How to Sew with Liberty Fabrics Belgravia Silk Satin

Liberty Fabrics Belgravia Silk is prized for its lustrous drape and fluidity, but these qualities also make it a little daunting to sew with for the first time! We have compiled a list of tips and tricks to sew with silk which we hope you find useful.

Tips for Cutting Silk

Cutting silk this slippery is a challenge, but with patience and time on your hands, it’s not that bad. Honestly!

Using a rotary cutter will reduce the movement of the silk when cutting, so this is a great option for large pieces. 

sharp pair of scissors will be OK, but make sure they are sharp as a blunt blade, or a blade with a nasty nick in it could damage your silk. 

Use lots and lots of pattern weights rather than pins. You don’t need anything fancy, just whatever you have to hand. As you can see I have used tins, coasters . . all sorts! 

Cut the silk as a single layer to reduce slip. It's a more long winded approach but believe me, it's better to take longer cutting the silk rather than trying to stop the silk slipping around as you cut a folded layer!

Which Needles and Pins should you use for Sewing Silk?

When machine stitching silk always use a Sharps needle size 60 or 70, these needles have a very sharp fine point and are designed to go through tightly woven fabrics such as silk. Sharps needles are also known as microtip or microtex needles. 

Always use a new needle! A blunt needle can ladder your silk.

I tried lots of different pins and clips and found the Skinny Black Pins from Sewply to be the best. They are extra thin, very sharp and have a soft black enamel coating which gives a better grip with fine fabrics such as silk. 

Clips are also useful, but I did find that the weight of them dragged the silk down so they were only suitable for smaller areas.

Tips for Stitching Silk

You will probably need to alter your machine's stitch length and top tension when sewing silk. I found that on my Bernina 350 a 2-3mm stitch length was good and I also had to reduce the presser foot tension to 1.

If you have a walking foot then this is a great time to use it.

Use your hand to apply gentle tension to the silk whilst sewing. Play around with what works with you, but I found using my hand to slightly pull the silk at the back and front of the presser foot stopped the cloth puckering.

When starting and finishing stitching don't go forwards and backwards to secure the thread as the silk is likely to get sucked into your throat plate. Instead, tie your threads to secure. Again, it's more long winded but worth it.

Tips for Pressing Silk

The main rule when pressing silk is to only press it one way, with the grain of the silk. Never iron backwards and forwards as this can stretch and warp the fibres beyond repair. 

Always test the temperature of your iron on a scrap of silk. Use a lower temperature setting and go slowly - less is more when pressing silk.

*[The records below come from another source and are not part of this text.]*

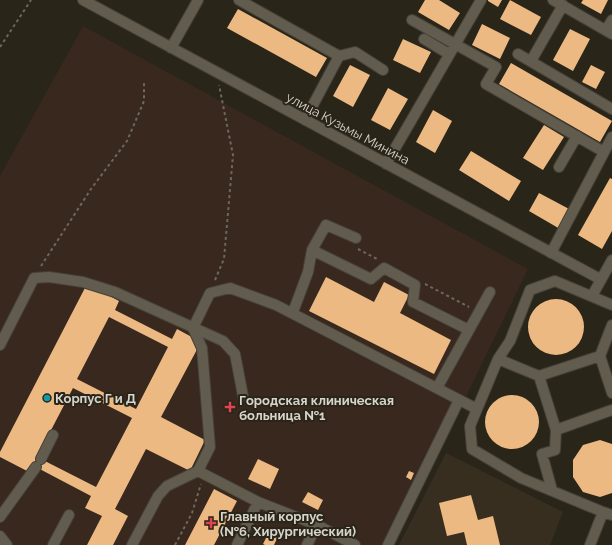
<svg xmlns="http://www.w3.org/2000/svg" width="612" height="545" font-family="Raleway,sans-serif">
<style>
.education{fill:#372e1f}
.medical{fill:#39281e}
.building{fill:#ecb983;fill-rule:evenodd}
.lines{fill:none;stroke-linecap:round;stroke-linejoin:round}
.minor-casing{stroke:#454138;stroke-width:12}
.path{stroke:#6c685e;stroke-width:2;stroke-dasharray:3 3;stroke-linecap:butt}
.minor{stroke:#625c4f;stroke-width:10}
.culture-dot{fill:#0f9aa8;stroke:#2a2519;stroke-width:1.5}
.health-dot{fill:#e0444e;stroke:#2a2519;stroke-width:1.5}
.labels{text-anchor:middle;stroke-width:4;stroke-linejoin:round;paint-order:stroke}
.street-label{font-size:13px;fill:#d7d4cc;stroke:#2a2519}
.poi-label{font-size:13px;font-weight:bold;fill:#d7d4cc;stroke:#2a2519;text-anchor:start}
</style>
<rect width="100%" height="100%" fill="#2a2519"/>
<path class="education" d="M446 453 563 512 550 545H399Z"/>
<path class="medical" d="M83 26 528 269 394 545H0V176Z"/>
<path class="building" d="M425 0H439L460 13 449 30 418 12Z
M488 0H502L498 7 488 1Z
M510 0 541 17 531 35 500 19Z
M583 0H608L601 14 581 3Z
M238 9 327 58 316 77 227 28Z
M482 24 510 38 500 59 472 45Z
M570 29 590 39 573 71 553 60Z
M403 39 431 52 420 73 393 60Z
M511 63 612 121 600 142 499 84Z
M350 65 370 75 353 107 333 96Z
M591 65 605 72 596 89 582 82Z
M388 88 408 99 390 130 371 120Z
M433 110 452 121 435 153 416 142Z
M544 125 564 137 543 170 523 158Z
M471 151 521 181 509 201 459 170Z
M610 178 612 179V231L602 249 578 235Z
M539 193 571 210 560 229 529 211Z
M326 277 374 302 384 282 409 295 400 313 451 340 434 374 309 311Z
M87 284 119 301 115 310 172 339 177 329 201 342 161 417 205 440 190 471 146 449 115 509 128 516 113 545H87L102 516 85 508 91 496 32 465 29 472 0 457V452ZM109 317 168 347 136 409 77 379ZM73 388 132 418 96 487 37 457Z
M528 327a28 28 0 1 1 56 0a28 28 0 1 1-56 0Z
M485 422a27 27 0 1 1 54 0a27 27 0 1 1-54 0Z
M600 440 612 444V493L600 497 583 492 573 477V460L583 445Z
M258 459 279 469 270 489 248 479Z
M409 471 414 473 411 480 406 477Z
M214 489 237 501 214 545H185Z
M308 492 323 500 318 510 302 502Z
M471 495 478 520 493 516 500 545H467L464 532 447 536 439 503Z
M270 530 279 534 274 545H265L263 544Z"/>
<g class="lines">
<g class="minor-casing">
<path id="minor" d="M83 0 600 279
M239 0 339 56 305 120
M553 0 612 34
M412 20 496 67 486 84 604 152
M606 30 612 20
M424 39 449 54
M171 48 198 0
M518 54 612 109
M339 56 355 52 383 70
M531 61 563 5
M386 164 481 0
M559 167 577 136
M312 250 371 279 384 268 415 285 413 302 469 330
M551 253 612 137
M592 296 612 260
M293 312 308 272 312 250 326 225 356 238
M0 345 34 278 49 277 83 282 115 292 223 341 235 354 243 396
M600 356 612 393
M498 359 539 376 556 430
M539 376 600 356 612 325
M437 388 490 292
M41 459 53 435
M198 471 258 502 317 525 355 545
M552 490 542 454 555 450 556 430 612 410
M603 512 521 478 472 449 470 426 498 359 510 341 530 290 555 281 612 305
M0 517 36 467
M0 536 7 545
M53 545 69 515
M132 545 158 496 167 486 198 471 210 447 202 348 193 328 210 293 230 288 276 305 477 409
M237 545 258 502
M307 545 317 525
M388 545 459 400
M590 545 603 512 612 515"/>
</g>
<path class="path" d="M0 47 31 0
M358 249 379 260
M41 266 91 189 127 141 144 101V82
M215 280 224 259 233 155 219 85
M425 284 469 307
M175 545 192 513 201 484"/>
<use href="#minor" class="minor"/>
</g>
<circle class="culture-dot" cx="47" cy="398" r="4"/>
<g class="health-dot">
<path d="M228 401h4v4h4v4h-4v4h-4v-4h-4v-4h4z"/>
<path d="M209 517h4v4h4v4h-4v4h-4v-4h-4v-4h4z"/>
</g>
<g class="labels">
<g class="street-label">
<text transform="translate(348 128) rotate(28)" y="5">улица Кузьмы Минина</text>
</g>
<g class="poi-label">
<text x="55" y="403">Корпус Г и Д</text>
<text x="239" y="405">Городская клиническая<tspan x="239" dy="15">больница №1</tspan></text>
<text x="220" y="521">Главный корпус<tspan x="220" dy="15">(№6, Хирургический)</tspan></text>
</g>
</g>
</svg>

Use a pressing cloth, a bit of calico will do.

Be careful with your steam setting too as steam can sometimes damage the silk. 

Tips for Finishing and Hemming Silk

This silk frays so finishing your seams well is really important. French seams are always the best option for sewing silk as the seams are hidden and they give a lovely neat finish.

Overlocking seams is a good option too, but consider reducing to 3 threads to reduce any bulk. Always use new, sharp needles or you risk damaging the silk!

Fine silk like this calls for a delicate hem like a baby hem or a rolled hem. The benefit of the baby hem is that it also adds a bit of weight to the silk.